De in deze telastelegging gebruikte termen en uitdrukkingen worden, voor zover daaraan in de Wet wapens en munitie betekenis is gegeven, geacht in dezelfde betekenis te zijn gebezigd;
Voor zover in de tenlastelegging taal- en/of schrijffouten voorkomen zijn deze in de bewezenverklaring verbeterd. Blijkens het verhandelde ter terechtzitting is verdachte daardoor niet in de verdediging geschaad.
De formele voorvragen.
Bij het onderzoek ter terechtzitting is gebleken dat de dagvaarding geldig is. De rechtbank is bevoegd van het ten laste gelegde kennis te nemen en de officier van justitie kan in de vervolging worden ontvangen. Voorts zijn er geen gronden gebleken voor schorsing van de vervolging.
Bewijs1
Inleiding.
Op 14 april 2011 komt er bij de politie CIE-informatie (rechtbank: informatie van de Criminele Inlichtingen Eenheid) binnen waarin wordt vermeld dat verdachte en zijn broer in hun woningen meerdere vuurwapens, waaronder automatische en zware vuurwapens, munitie en een hoeveelheid explosieven hebben liggen. De vuurwapens, munitie en explosieven zouden van verdachte en zijn broer zijn, aldus de informatie.2 Naar aanleiding hiervan vindt er een doorzoeking plaats in de woningen van beide broers, te weten in het pand gelegen aan de [adres] te Oss en in het pand gelegen aan de [adres 1] te Oss. In beide woningen worden vervolgens grote hoeveelheden munitie, explosieven en wapens gevonden.3
Het standpunt van de officier van justitie.

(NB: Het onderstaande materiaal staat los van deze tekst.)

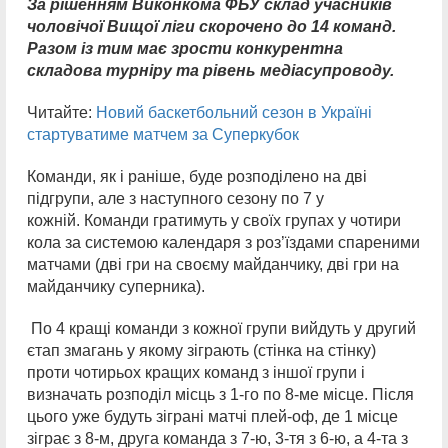
За рішенням Виконкома ФБУ склад учасників
чоловічої Вищої ліги скорочено до 14 команд.
Разом із тим має зрости конкурентна
складова турніру та рівень медіасупроводу.
Читайте:
Новий баскетбольний сезон в Україні
стартуватиме матчем за Суперкубок
Команди, як і раніше, буде розподілено на дві
підгрупи, але з наступного сезону по 7 у
кожній. Команди гратимуть у своїх групах у чотири
кола за системою календаря з роз’їздами спареними
матчами (дві гри на своєму майданчику, дві гри на
майданчику суперника).
По 4 кращі команди з кожної групи вийдуть у другий
єтап змагань у якому зіграють (стінка на стінку)
проти чотирьох кращих команд з іншої групи і
визначать розподіл місць з 1-го по 8-ме місце. Після
цього уже будуть зіграні матчі плей-оф, де 1 місце
зіграє з 8-м, друга команда з 7-ю, 3-тя з 6-ю, а 4-та з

De officier van justitie heeft geconcludeerd tot een bewezenverklaring van alle 6 aan verdachte ten laste gelegde feiten met uitzondering van hetgeen aan verdachte onder feit 1 is ten laste gelegd onder het laatste gedachtestreepje, te weten het voorhanden hebben van 440 gram springstof, daar deze stof niet nader is onderzocht.

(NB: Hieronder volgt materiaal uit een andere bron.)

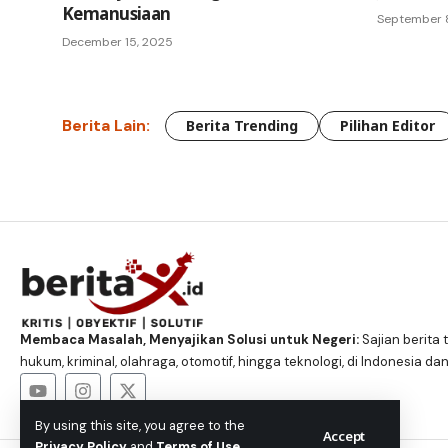
Kemanusiaan
September 
December 15, 2025
Berita Lain:
Berita Trending
Pilihan Editor
Membaca Masalah, Menyajikan Solusi untuk Negeri:
Sajian berita t
hukum, kriminal, olahraga, otomotif, hingga teknologi, di Indonesia dan
By using this site, you agree to the
Accept
Privacy Policy
and
Terms of Use
.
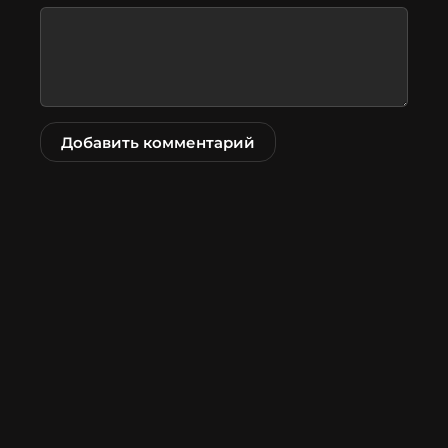
Добавить комментарий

Het standpunt van de verdediging.
De raadsvrouwe heeft integrale vrijspraak bepleit, zij heeft daartoe onder meer aangevoerd dat het bewijs op onrechtmatige wijze is verkregen. Voorts meent de raadsvrouwe dat er geen sprake is van medeplegen ten aanzien van feit 1 en feit 6.

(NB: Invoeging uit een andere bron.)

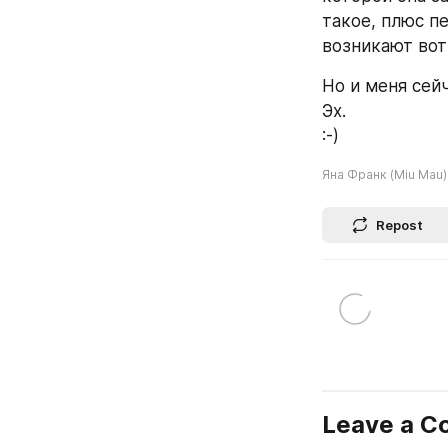
такое, плюс п
возникают вот
Но и меня сейч
Эх.
:-)
Яна Франк (Miu Mau)
Repost
Leave a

Het oordeel van de rechtbank.
De rechtmatigheid van het verkregen bewijs.
Beantwoord moet worden de vraag, of er op 14 april 2011 voldoende grond was voor het binnentreden en doorzoeken van de woningen gelegen aan de [adres] en de [adres 1] te Oss door de politie.
De rechtbank overweegt hieromtrent dat op grond van het bepaalde in artikel 49 van de Wet wapens en munitie de bij of krachtens artikel 141 van het Wetboek van Strafvordering aangewezen ambtenaren te allen tijde op plaatsen waar zij redelijkerwijs kunnen vermoeden dat wapens of munitie aanwezig zijn, ter inbeslagneming doorzoeking mogen doen.
Blijkens het proces-verbaal d.d. 14 april 2011 is bij de politie de navolgende CIE-informatie binnengekomen:
"In de woning van zowel[medeverdachte]everdachte] als zijn broer [verdachte] liggen meerdere vuurwapens, waaronder automatische en zware vuurwapens, munitie alsmede een hoeveelheid explosieven. De vuurwapens zijn van [medeverdachte] en [verdachte]."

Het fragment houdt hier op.